Credibility & Authority of speakers

Do we ever consider the image and impression we portray when presenting in front of an audience?

Public Speaking Singapore | Credibility & Authority of speakersA final-year law student was introduced by the Master of Ceremonies, together with his role, at an evening event. He was to evaluate the use of the English language by everyone who spoke.

“Hi, my name is … I am your (role) this evening. I am a final-year law student.”
Those were his opening lines.

What is the significance and relevance? Why did he have to repeat his name and his role when the M.C. had done so? Was it to show off, seeking attention or was he narcissistic?

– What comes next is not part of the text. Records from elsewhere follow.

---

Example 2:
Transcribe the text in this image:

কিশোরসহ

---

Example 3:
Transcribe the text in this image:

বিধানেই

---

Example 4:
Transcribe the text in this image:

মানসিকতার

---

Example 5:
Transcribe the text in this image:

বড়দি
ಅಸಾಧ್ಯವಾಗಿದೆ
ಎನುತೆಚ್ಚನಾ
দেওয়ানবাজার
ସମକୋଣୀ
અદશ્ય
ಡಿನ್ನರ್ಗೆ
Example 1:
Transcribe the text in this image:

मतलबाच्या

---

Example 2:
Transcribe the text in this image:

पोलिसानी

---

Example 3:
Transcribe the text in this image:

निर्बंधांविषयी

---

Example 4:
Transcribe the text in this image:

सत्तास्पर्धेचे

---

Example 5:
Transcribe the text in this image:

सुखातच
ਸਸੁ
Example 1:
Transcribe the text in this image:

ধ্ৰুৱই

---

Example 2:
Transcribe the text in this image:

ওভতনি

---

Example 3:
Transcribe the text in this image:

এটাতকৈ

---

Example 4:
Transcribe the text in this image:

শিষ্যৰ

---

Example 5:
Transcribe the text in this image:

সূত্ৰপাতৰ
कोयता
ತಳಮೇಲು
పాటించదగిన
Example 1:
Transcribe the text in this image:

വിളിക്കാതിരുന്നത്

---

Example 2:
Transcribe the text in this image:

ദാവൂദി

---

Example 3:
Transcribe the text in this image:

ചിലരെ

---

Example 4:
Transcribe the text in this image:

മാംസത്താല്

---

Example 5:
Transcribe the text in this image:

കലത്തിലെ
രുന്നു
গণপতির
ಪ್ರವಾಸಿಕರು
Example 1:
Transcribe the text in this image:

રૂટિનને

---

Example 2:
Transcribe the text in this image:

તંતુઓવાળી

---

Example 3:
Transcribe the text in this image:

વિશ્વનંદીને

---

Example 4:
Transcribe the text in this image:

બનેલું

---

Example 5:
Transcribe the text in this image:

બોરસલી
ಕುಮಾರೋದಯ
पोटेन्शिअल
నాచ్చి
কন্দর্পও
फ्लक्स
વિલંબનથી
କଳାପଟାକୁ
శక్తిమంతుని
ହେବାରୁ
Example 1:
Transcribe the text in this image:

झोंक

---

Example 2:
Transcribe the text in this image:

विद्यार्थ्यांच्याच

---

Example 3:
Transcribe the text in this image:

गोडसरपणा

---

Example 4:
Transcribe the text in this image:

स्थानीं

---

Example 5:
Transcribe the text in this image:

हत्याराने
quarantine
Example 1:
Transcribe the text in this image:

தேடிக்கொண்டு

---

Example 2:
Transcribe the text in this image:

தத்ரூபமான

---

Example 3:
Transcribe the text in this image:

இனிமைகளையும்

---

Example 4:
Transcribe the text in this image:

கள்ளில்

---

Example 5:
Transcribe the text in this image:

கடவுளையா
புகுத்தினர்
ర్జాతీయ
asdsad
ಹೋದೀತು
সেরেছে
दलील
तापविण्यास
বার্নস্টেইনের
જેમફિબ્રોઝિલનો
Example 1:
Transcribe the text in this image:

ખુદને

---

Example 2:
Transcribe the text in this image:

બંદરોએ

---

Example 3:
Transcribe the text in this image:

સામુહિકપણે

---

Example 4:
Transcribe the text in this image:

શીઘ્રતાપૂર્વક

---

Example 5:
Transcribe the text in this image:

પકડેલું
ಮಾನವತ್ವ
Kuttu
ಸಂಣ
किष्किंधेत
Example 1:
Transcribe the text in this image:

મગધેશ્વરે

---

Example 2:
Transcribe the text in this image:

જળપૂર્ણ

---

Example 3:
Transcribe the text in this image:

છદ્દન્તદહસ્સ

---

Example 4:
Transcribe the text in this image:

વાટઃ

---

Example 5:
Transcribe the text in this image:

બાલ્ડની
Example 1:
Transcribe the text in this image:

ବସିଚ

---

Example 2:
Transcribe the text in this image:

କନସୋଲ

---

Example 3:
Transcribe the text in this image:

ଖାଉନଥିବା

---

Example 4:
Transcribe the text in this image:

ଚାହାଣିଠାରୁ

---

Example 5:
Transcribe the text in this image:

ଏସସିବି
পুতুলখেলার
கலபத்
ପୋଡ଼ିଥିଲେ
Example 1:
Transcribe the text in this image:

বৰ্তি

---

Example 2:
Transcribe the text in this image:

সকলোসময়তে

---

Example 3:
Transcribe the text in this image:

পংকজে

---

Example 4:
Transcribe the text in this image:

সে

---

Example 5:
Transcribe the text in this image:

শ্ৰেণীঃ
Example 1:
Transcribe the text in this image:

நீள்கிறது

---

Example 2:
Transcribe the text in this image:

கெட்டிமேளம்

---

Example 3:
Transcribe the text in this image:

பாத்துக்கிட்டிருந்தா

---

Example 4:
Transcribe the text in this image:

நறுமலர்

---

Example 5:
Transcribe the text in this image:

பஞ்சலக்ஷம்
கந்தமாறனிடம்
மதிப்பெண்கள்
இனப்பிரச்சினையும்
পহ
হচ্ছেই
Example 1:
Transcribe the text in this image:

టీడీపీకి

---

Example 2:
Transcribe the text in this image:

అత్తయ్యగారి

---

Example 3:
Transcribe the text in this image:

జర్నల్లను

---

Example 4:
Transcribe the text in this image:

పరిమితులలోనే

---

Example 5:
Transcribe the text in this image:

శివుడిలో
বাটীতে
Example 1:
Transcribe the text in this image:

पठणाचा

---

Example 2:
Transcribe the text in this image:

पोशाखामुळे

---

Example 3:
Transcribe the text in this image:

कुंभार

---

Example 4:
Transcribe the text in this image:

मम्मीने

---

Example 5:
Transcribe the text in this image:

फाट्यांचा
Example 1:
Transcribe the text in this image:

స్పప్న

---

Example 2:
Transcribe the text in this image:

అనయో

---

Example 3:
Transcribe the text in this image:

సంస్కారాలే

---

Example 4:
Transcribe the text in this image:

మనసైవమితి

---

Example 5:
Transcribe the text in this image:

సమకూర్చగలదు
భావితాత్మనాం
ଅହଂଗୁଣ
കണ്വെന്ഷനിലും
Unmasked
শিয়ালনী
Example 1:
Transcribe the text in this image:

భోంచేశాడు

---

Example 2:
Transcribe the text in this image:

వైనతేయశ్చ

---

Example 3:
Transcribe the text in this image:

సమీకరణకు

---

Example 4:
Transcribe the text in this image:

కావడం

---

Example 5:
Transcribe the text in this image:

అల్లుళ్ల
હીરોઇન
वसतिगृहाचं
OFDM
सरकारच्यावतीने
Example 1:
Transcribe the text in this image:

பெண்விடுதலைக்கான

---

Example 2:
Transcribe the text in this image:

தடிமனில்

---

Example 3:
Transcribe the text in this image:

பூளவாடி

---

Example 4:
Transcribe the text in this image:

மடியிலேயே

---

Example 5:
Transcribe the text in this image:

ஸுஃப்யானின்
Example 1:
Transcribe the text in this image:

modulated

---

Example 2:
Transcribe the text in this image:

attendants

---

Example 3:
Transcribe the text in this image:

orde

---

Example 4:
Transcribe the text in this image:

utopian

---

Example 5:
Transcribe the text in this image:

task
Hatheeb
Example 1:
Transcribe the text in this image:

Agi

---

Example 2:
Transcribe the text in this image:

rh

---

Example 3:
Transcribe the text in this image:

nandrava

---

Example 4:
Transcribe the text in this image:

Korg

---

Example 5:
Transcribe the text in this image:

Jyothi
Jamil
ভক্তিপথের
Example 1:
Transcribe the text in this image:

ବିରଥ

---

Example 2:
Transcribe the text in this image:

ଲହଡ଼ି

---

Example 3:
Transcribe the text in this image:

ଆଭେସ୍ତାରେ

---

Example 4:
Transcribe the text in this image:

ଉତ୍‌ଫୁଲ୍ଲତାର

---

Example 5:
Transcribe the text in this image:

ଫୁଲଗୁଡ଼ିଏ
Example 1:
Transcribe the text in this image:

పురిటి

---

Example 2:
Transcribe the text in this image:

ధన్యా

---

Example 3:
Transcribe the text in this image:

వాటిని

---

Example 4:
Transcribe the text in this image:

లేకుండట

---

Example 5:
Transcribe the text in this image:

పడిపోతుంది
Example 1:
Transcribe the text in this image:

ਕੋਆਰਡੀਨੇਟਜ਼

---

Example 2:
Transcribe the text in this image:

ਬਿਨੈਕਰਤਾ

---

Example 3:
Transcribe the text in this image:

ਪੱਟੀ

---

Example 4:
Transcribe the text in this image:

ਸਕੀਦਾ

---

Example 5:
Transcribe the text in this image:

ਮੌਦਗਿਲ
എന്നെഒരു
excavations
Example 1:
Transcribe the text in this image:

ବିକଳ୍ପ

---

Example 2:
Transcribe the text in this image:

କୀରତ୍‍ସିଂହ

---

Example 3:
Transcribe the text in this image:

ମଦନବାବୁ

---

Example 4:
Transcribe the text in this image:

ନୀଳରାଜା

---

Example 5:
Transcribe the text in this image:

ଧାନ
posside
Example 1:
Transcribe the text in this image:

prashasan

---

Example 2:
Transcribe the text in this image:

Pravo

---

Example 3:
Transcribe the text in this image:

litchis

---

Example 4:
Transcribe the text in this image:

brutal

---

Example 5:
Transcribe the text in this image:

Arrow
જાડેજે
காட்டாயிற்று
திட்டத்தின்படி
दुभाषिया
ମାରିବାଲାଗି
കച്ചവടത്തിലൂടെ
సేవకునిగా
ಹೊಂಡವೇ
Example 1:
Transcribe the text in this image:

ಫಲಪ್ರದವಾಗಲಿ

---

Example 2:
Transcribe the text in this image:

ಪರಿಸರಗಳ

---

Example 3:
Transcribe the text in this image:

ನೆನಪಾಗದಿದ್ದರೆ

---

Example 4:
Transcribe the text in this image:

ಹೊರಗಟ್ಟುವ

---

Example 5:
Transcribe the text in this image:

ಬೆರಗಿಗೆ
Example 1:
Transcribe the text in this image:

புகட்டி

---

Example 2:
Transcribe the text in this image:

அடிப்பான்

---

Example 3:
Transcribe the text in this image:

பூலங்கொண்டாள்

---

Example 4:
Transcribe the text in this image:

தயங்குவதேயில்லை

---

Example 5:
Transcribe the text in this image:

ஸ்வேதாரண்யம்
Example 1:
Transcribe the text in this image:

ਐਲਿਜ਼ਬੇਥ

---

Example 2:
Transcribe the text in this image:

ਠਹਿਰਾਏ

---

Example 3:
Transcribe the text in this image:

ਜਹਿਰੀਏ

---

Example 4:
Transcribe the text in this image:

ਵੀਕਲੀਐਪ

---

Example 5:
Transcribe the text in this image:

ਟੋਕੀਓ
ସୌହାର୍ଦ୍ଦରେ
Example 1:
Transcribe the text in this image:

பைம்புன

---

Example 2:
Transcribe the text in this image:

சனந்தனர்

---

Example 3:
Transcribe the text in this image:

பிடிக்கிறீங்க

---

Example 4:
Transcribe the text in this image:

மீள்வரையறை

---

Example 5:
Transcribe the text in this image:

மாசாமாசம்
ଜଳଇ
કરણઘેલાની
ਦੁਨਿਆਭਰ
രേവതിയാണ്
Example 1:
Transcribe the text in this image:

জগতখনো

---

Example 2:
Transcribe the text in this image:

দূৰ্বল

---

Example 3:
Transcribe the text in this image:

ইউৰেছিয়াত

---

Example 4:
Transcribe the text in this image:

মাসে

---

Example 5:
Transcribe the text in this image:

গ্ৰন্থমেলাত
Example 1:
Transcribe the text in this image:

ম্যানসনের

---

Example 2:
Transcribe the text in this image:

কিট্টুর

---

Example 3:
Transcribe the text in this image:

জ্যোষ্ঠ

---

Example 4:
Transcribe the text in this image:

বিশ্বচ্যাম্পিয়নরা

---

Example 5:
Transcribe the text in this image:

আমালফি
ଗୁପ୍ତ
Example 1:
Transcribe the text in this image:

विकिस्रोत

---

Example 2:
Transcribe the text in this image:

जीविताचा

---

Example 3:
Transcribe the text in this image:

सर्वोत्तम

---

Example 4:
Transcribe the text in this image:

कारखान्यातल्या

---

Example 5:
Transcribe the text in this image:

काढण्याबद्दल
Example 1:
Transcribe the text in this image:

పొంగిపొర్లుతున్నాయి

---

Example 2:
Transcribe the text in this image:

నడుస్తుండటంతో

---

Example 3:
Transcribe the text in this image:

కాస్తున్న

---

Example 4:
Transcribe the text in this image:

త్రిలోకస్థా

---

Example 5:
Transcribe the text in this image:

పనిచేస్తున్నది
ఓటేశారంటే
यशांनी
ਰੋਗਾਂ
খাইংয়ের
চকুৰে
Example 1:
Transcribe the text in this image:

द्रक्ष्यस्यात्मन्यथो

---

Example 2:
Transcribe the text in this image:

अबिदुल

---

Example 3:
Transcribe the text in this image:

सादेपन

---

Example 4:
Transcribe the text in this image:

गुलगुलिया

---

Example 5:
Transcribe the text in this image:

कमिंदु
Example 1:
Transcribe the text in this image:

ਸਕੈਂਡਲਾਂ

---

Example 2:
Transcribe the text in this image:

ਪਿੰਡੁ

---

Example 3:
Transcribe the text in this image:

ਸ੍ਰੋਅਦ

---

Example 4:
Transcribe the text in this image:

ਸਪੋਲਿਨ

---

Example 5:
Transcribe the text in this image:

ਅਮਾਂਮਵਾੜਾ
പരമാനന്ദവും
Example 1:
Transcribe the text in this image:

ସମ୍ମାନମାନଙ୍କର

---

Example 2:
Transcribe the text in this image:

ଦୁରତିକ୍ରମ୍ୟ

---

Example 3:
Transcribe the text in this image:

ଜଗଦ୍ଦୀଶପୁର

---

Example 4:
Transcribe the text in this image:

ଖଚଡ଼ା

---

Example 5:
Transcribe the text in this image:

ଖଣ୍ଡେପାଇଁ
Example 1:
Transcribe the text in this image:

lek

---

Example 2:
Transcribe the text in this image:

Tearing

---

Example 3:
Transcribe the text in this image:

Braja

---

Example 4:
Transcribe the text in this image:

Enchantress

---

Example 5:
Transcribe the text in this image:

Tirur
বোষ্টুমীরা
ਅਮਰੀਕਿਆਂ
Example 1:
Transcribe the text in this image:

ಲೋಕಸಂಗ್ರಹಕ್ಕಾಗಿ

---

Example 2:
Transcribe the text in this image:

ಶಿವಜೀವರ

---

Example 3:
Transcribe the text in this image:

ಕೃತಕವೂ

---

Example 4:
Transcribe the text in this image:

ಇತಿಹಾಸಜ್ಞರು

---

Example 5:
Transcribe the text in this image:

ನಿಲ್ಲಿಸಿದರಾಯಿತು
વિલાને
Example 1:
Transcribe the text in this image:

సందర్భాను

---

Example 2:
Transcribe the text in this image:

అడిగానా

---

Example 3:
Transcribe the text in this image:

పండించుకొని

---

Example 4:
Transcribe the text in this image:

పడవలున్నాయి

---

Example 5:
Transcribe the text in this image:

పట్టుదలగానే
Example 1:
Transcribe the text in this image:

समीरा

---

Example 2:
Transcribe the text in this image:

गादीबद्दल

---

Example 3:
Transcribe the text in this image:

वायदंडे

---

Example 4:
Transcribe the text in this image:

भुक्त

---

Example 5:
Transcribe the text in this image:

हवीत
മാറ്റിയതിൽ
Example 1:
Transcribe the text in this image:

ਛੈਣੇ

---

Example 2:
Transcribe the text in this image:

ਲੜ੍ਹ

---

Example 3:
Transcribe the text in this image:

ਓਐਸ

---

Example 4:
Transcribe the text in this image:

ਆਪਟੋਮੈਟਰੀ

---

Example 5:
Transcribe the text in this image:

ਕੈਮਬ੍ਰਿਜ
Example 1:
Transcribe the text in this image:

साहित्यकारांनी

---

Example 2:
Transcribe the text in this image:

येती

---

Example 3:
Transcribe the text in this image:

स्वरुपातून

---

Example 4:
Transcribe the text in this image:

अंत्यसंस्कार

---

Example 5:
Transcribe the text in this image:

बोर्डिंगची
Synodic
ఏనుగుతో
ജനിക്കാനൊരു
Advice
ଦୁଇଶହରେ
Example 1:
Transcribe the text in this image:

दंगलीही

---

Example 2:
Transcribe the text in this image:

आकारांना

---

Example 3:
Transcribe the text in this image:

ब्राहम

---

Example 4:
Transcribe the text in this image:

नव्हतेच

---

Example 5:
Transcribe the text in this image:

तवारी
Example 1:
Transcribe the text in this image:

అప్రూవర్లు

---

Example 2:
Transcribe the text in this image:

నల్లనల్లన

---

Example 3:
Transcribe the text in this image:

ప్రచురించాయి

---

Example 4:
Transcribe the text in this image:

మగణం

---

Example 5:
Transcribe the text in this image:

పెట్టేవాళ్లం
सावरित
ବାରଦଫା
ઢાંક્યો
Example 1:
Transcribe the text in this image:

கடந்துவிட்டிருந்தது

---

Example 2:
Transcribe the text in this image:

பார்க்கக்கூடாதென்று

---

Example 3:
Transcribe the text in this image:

Was he egoistic?

The impact in opening his presentation was lost. Then he continued, “I would like to share with you …” The sentence was unnecessary … redundant. Again, it was a no-brainer. Go ahead and share what you wish to share.

The opening lines of a speech or presentation are to “arouse, arrest and attract the attention of the audience”. ©

“Avoid the taboo word ‘good’, he advised us. He learnt that, directly or indirectly from the author, who has been discouraging the use of that ‘general’ word for the past 15 years at the various Toastmasters clubs he was invited to. A more specific word is recommended in place of the overworked and overused word ‘good’.

His credibility and authority as a speaker or presenter was lost, as he failed to acknowledge or give credit to the source or the person. He misled the audience into thinking that it was his idea, to replace the word ‘good’ with a better word.

To make matters worse, he was the biggest culprit that evening when he committed the crime numerous times, in the course of his feedback, uttering …

good food, good website, good use of language, good usage of the language, good use of vocabulary, good use of voice, good and interesting”.

It is worth remembering the maxim: “Walk the talk” and lead by example.

The audience might be misled and misguided when he exhorted, “stick out your tongue” instead of “stick out the tip of your tongue slightly” when ‘th’ words are enunciated. (e.g. those, their, bother, weather, both, broth)

Unless one is trained in linguistics and phonetics, try not impose on the audience.